### SUPPLIED DATA ###

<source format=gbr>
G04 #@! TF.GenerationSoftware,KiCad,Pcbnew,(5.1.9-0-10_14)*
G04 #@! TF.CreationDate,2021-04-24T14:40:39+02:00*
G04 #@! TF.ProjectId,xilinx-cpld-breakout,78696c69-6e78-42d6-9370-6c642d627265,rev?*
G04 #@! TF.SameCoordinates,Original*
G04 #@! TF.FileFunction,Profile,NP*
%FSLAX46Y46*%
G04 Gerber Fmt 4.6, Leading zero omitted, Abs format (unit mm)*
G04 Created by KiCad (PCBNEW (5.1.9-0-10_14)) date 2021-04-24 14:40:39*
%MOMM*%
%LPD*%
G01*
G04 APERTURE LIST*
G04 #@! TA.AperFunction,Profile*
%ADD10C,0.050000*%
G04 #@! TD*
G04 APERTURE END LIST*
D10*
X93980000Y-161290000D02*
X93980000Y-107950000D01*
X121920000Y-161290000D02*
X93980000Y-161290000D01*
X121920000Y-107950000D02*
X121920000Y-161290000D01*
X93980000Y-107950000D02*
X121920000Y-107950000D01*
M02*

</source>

###
### SUPPLIED DATA ###

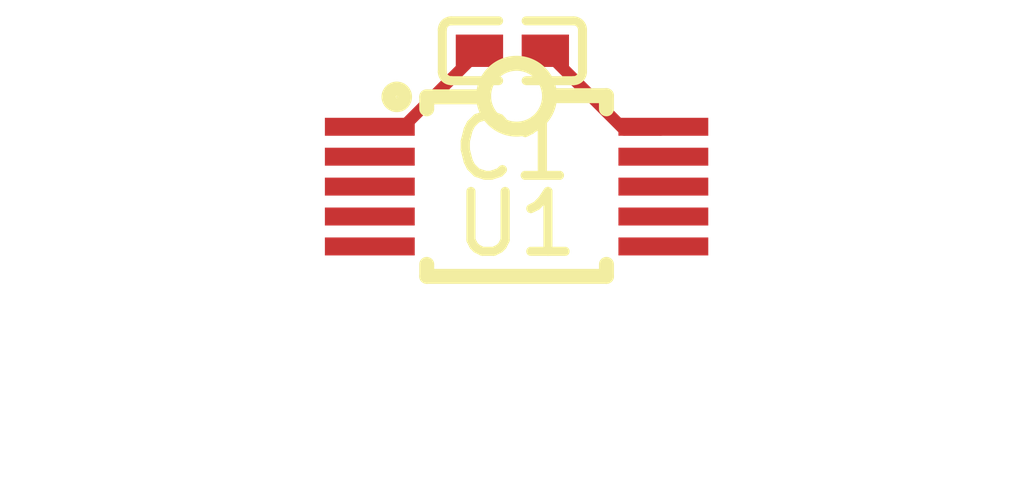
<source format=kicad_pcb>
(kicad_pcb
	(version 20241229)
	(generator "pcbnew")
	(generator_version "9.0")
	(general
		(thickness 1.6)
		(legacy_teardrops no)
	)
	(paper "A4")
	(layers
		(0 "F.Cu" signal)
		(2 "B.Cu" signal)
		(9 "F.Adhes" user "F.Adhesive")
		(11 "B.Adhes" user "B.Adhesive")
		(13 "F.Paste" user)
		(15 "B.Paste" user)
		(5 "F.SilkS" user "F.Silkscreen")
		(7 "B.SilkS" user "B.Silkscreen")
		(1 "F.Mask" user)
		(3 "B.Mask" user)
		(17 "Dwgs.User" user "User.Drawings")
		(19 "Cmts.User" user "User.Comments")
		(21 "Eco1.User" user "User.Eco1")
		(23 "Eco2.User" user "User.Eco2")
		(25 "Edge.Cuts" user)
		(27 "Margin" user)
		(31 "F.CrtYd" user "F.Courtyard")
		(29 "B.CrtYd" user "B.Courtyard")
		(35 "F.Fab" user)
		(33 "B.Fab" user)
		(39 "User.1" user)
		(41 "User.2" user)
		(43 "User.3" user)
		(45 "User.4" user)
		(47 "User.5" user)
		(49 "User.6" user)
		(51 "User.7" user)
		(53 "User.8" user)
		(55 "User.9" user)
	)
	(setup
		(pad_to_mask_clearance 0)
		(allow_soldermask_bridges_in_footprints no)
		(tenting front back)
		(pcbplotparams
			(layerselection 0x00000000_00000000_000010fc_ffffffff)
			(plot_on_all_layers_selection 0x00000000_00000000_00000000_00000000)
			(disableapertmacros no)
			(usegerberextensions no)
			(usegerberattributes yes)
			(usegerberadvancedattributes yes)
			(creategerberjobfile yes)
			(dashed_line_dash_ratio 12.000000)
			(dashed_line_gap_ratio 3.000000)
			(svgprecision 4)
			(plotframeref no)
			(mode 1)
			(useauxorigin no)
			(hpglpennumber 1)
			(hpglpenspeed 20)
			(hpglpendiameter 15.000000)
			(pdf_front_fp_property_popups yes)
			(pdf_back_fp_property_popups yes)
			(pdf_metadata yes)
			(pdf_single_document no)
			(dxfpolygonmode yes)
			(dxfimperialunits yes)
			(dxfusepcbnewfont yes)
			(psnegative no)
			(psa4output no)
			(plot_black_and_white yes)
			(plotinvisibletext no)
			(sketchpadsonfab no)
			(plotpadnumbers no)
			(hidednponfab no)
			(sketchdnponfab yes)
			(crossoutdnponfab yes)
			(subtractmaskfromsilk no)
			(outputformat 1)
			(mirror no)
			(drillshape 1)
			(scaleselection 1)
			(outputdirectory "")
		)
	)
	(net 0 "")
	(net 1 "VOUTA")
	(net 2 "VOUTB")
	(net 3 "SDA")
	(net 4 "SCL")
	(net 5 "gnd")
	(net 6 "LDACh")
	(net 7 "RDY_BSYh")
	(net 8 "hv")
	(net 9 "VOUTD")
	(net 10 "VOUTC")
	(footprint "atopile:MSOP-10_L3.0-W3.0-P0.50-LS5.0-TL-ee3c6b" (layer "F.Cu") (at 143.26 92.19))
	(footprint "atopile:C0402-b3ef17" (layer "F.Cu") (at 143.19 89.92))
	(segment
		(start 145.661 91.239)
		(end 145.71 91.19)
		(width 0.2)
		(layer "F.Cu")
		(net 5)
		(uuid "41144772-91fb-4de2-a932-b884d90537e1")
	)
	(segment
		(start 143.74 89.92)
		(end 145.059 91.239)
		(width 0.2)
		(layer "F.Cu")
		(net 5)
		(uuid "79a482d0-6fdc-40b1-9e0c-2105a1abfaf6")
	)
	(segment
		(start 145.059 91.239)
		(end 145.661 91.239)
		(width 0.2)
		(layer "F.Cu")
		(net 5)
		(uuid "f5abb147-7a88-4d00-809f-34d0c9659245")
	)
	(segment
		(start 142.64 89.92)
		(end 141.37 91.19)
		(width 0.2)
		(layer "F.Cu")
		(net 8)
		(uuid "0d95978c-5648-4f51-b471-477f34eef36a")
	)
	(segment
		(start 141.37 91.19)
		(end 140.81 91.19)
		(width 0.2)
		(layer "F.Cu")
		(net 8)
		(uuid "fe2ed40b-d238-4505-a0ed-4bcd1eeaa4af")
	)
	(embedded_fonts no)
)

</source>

###

AIM OF THE EXERCISE ▸ Show all lines in the entries above where the word "uuid" appears.

RESPONSE TO THE TASK ▸
		(uuid "41144772-91fb-4de2-a932-b884d90537e1")
		(uuid "79a482d0-6fdc-40b1-9e0c-2105a1abfaf6")
		(uuid "f5abb147-7a88-4d00-809f-34d0c9659245")
		(uuid "0d95978c-5648-4f51-b471-477f34eef36a")
		(uuid "fe2ed40b-d238-4505-a0ed-4bcd1eeaa4af")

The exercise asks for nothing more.